My meetings at the show are much briefer than for salespeople. So I head down to the cheap seats of Fancy Food, the basement. This is where the least desirable locations are, and for the most part it’s dead. One sign by a booth says “No investment just earn money!” A little farther an aisle is blocked off where someone vomited. Past there is a stage where free headshots are given away.
Last Aisles, Last Call
The last aisle downstairs has old style salespeople barking out “Wadda we got?”, “Throw’in down some shade!” and “You’ve had the rest now try the best!”. The level of energy here has a rehearsed quality. But it is already 1 pm on the last day of the show. People are quietly packing up their booths. All the important buyers have left and most of the Italian pavilion is already gone. Everyone just wants to go home.
The very first sales call I ever made in the food business was to Greg when he was running the cheese department for Eli Zabar. If there is royalty in NYC then the Zabars family would be it.
Talking the escalator back upstairs, this is where the ugly part of the expo emerges. Exhibitors are tired, but now we’ve got to break down the booths. The back of the building opens up. An invisible ocean of humid summer air rolls through the show. Well to do homeless people wander around pleading for free food before the City Harvest charity arrives. One aggressive, plump lady in a red dress, grey hair tied back, proclaims her love of Manchego. Free of course. Matt Kevill is untouched by this masterpiece of cheap theater. No manchego for you!
We finish packing up, and I leave the Javitz Center to head home. Walking towards the PATH train, I try to take notes on what I’m seeing. But how do I describe being a tourist in a foreign land when I am one of the natives? In the last 10 years this island has ceased being the unofficial capital of New York City. Holden Caufield’s place where “everything always stayed right where it was. Nobody’d move…Nobody’d be different. The only thing that would be different would be you” doesn’t exist anymore.
The wealthy upper East side has fled to Brooklyn. Little Italy has been occupied by no longer little Chinatown. The bottom of the island used to be an ironic cesspool of humanity. It’s subway branches reached to the heaven of midtown with roots firmly planted in hell aka Wall Street. Now the financial district is the new heaven and midtown the old Hell’s Kitchen. The mind reels.
How can I describe a people who are such a mix of everything around them? Each Manhattanite is like a living crowd pressed into one person; a human diamond. 2,000 years ago schizophrenics were possessed by demons. Today it’s someone who channels hipster Brooklyn one day and wealthy Long Island the next. Nothing is good for everyone, but everything is good here. Go from one Asian neighborhood to the next, and things are same same but different.

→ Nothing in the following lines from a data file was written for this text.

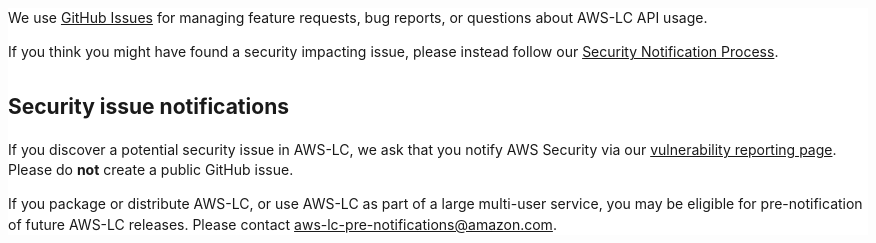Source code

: We use [GitHub Issues](https://github.com/aws/aws-lc/issues) for managing feature requests,
bug reports, or questions about AWS-LC API usage.

If you think you might have found a security impacting issue, please instead
follow our [Security Notification Process](#security-issue-notifications).

## Security issue notifications

If you discover a potential security issue in AWS-LC, we ask that you notify AWS
Security via our
[vulnerability reporting page](https://aws.amazon.com/security/vulnerability-reporting/).
Please do **not** create a public GitHub issue.

If you package or distribute AWS-LC, or use AWS-LC as part of a large multi-user service, you may be eligible for pre-notification of future AWS-LC releases. Please contact aws-lc-pre-notifications@amazon.com.
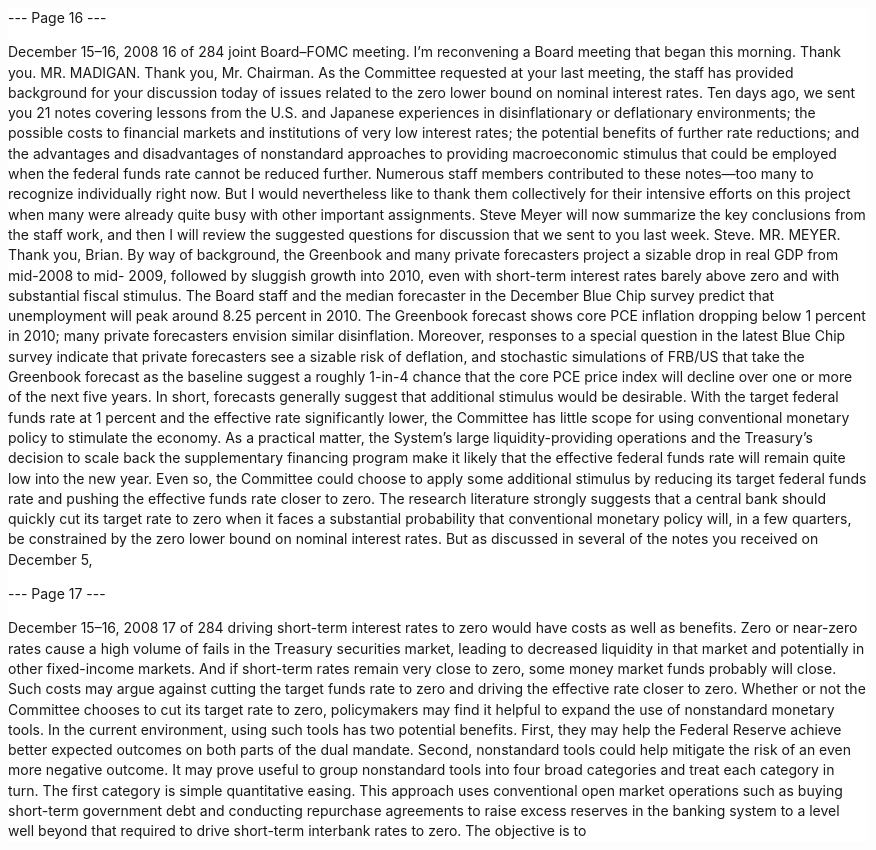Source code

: --- Page 16 ---

December 15–16, 2008 16 of 284
joint Board–FOMC meeting. I’m reconvening a Board meeting that began this morning. Thank
you.
MR. MADIGAN. Thank you, Mr. Chairman. As the Committee requested at your
last meeting, the staff has provided background for your discussion today of issues
related to the zero lower bound on nominal interest rates. Ten days ago, we sent you
21 notes covering lessons from the U.S. and Japanese experiences in disinflationary
or deflationary environments; the possible costs to financial markets and institutions
of very low interest rates; the potential benefits of further rate reductions; and the
advantages and disadvantages of nonstandard approaches to providing
macroeconomic stimulus that could be employed when the federal funds rate cannot
be reduced further. Numerous staff members contributed to these notes—too many to
recognize individually right now. But I would nevertheless like to thank them
collectively for their intensive efforts on this project when many were already quite
busy with other important assignments. Steve Meyer will now summarize the key
conclusions from the staff work, and then I will review the suggested questions for
discussion that we sent to you last week. Steve.
MR. MEYER. Thank you, Brian. By way of background, the Greenbook and
many private forecasters project a sizable drop in real GDP from mid-2008 to mid-
2009, followed by sluggish growth into 2010, even with short-term interest rates
barely above zero and with substantial fiscal stimulus. The Board staff and the
median forecaster in the December Blue Chip survey predict that unemployment will
peak around 8.25 percent in 2010. The Greenbook forecast shows core PCE inflation
dropping below 1 percent in 2010; many private forecasters envision similar
disinflation. Moreover, responses to a special question in the latest Blue Chip survey
indicate that private forecasters see a sizable risk of deflation, and stochastic
simulations of FRB/US that take the Greenbook forecast as the baseline suggest a
roughly 1-in-4 chance that the core PCE price index will decline over one or more of
the next five years. In short, forecasts generally suggest that additional stimulus
would be desirable.
With the target federal funds rate at 1 percent and the effective rate significantly
lower, the Committee has little scope for using conventional monetary policy to
stimulate the economy. As a practical matter, the System’s large liquidity-providing
operations and the Treasury’s decision to scale back the supplementary financing
program make it likely that the effective federal funds rate will remain quite low into
the new year. Even so, the Committee could choose to apply some additional
stimulus by reducing its target federal funds rate and pushing the effective funds rate
closer to zero.
The research literature strongly suggests that a central bank should quickly cut its
target rate to zero when it faces a substantial probability that conventional monetary
policy will, in a few quarters, be constrained by the zero lower bound on nominal
interest rates. But as discussed in several of the notes you received on December 5,

--- Page 17 ---

December 15–16, 2008 17 of 284
driving short-term interest rates to zero would have costs as well as benefits. Zero or
near-zero rates cause a high volume of fails in the Treasury securities market, leading
to decreased liquidity in that market and potentially in other fixed-income markets.
And if short-term rates remain very close to zero, some money market funds probably
will close. Such costs may argue against cutting the target funds rate to zero and
driving the effective rate closer to zero.
Whether or not the Committee chooses to cut its target rate to zero, policymakers
may find it helpful to expand the use of nonstandard monetary tools. In the current
environment, using such tools has two potential benefits. First, they may help the
Federal Reserve achieve better expected outcomes on both parts of the dual mandate.
Second, nonstandard tools could help mitigate the risk of an even more negative
outcome. It may prove useful to group nonstandard tools into four broad categories
and treat each category in turn.
The first category is simple quantitative easing. This approach uses conventional
open market operations such as buying short-term government debt and conducting
repurchase agreements to raise excess reserves in the banking system to a level well
beyond that required to drive short-term interbank rates to zero. The objective is to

Most people value going to the beach. But Manhattanites buried them under giant asphalt highways named “FDR” and “Joe DiMaggio”. In most cities downtown roads curve around extinct hills and streams. But while nature abhors a straight line as Camus would say, in this “desert of iron and cement” it’s all you’ll get. Manhattan’s version of the wild is Central Park and in that zoo you are the monkey. Name one other place in the world that tried to kidnap and ransom the entire nation of Canada on no less than SIX occasions (and still has the Obelisk of William Macneven to prove it)?
Now this island is a vacuum. As money gets sucked into Manhattan, cultural identity leaks out to Brooklyn and Queens. Yet it is still a bastion of democracy. Where else can Madison Avenue executives and homeless people ride side by side on the subway?
When I say cultural identity, I’m not talking about the “American” one. While Manhattanites are Legion in personality, they are still the fine malt whiskey of our country. Living ingredients are distilled from all over the world into this intense, concentrated mix of flavors. As recipes go, take thousands of murders in the 1990’s, add the horror of 9/11 in the 2000’s, and brew in some economic 2010’s depression.
Welcome to my ex. A brunette when the sun rises and a blond when it sets, may you shag her harder then she shags you.